A judge stated that it could end up costing him more than $180,000
We’ve all had errors in our social media posts before, and rarely do they ever turn out to be anything more than an embarrassing mistake. However, a grammatical error in an Australian man’s Facebook post might end up costing him $180,000 in court fees.
Anthony Zadravic, a real estate agent in New South Wales, landed in court after he forgot to add an apostrophe to a post criticizing his former workplace, according to The New York Times. More specifically, Zadravic claimed that the company and a fellow agent named Stuart Gan didn’t pay its "employees" retirement fund.
"Oh Stuart Gan!! Selling multi million $ homes in Pearl Beach but can’t pay his employees superannuation," Zadravic wrote in his now deleted post. "Shame on you Stuart!!! 2 yrs and still waiting!!!"
Gan filed a defamation claim against Zadravic in response to the post. In an attempt to have the case dismissed, Zadravic said that he clearly had meant to add an apostrophe. However, a judge on Thursday said that the case could move forward as the missing punctuation mark could have suggested “a systemic pattern of conduct” by Gan and the company.

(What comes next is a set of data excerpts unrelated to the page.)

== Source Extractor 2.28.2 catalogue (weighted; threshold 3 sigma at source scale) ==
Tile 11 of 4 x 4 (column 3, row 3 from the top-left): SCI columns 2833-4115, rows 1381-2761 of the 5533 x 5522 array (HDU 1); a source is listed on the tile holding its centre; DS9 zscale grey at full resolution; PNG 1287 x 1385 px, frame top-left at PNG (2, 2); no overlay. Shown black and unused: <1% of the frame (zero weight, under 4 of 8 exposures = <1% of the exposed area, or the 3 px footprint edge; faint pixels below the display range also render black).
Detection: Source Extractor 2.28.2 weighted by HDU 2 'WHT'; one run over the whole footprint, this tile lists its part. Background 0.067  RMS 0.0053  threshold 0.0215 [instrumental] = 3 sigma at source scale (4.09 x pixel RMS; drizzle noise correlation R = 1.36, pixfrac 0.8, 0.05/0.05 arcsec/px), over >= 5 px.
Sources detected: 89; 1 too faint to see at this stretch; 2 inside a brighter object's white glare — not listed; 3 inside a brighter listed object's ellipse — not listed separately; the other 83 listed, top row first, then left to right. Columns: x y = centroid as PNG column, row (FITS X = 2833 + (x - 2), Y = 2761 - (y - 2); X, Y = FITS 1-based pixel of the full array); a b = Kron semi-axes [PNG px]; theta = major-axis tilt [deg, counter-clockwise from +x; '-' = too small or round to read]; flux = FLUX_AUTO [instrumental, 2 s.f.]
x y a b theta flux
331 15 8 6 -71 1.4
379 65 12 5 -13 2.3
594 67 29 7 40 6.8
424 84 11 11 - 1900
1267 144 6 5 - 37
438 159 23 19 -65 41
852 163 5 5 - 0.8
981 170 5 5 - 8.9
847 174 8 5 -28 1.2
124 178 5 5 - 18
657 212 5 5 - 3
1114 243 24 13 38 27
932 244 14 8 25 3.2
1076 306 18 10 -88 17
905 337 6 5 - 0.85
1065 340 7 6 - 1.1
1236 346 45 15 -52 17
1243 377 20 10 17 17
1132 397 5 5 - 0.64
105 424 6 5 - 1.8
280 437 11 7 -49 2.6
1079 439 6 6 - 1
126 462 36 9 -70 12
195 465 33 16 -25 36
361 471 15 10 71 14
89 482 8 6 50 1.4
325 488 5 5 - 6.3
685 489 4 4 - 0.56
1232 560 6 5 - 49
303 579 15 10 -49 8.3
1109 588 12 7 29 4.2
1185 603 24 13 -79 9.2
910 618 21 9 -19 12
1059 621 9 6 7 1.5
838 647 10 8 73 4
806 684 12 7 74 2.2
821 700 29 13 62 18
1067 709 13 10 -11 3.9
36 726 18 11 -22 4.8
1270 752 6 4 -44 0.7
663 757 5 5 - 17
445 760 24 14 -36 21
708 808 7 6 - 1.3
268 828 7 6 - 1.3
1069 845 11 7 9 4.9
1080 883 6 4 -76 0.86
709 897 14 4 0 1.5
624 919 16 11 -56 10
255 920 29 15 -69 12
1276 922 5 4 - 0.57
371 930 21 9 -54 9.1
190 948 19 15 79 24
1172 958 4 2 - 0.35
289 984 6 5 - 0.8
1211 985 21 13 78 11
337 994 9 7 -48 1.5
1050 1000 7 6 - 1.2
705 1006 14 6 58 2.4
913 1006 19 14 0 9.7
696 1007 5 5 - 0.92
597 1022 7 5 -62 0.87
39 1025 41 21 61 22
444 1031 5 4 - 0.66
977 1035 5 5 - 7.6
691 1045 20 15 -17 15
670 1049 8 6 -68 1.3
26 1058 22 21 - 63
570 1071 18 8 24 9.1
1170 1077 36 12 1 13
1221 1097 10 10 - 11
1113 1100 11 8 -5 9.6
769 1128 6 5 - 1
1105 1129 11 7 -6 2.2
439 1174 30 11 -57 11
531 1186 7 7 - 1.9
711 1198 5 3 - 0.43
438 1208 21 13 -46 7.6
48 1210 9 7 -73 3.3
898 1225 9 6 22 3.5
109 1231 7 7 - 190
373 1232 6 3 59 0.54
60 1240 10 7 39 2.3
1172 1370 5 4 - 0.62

"The difficulty for the plaintiff is the use of the word 'employees' in the plural," district court judge Judith Gibson said in a statement attained by NYT. "To fail to pay one employee’s superannuation entitlement might be seen as unfortunate; to fail to pay some or all of them looks deliberate."
The judge went on to say that the trial could wind up costing Zadravic to the tune of more than $180,000 — a steep price to pay for a grammar mistake.
Australia has some of the most notoriously strict and complex defamation laws in the world. The laws themselves have even hobbled the country’s journalists’ ability to report stories, as a 2018 survey of Australian reporters found.
The missing apostrophe case also wouldn’t be the first instance in which a grammatical error found someone in legal troubles. A 2018 case in Portland, Maine found that a missing oxford comma was enough for the courts to side with a group of truck drivers, according to NYT. That case was eventually settled for $5 million.
So, it just goes to show you that the basic grammar rules you learned in school can help you do more than avoid embarrassing mistakes — it could keep you out of legal trouble too.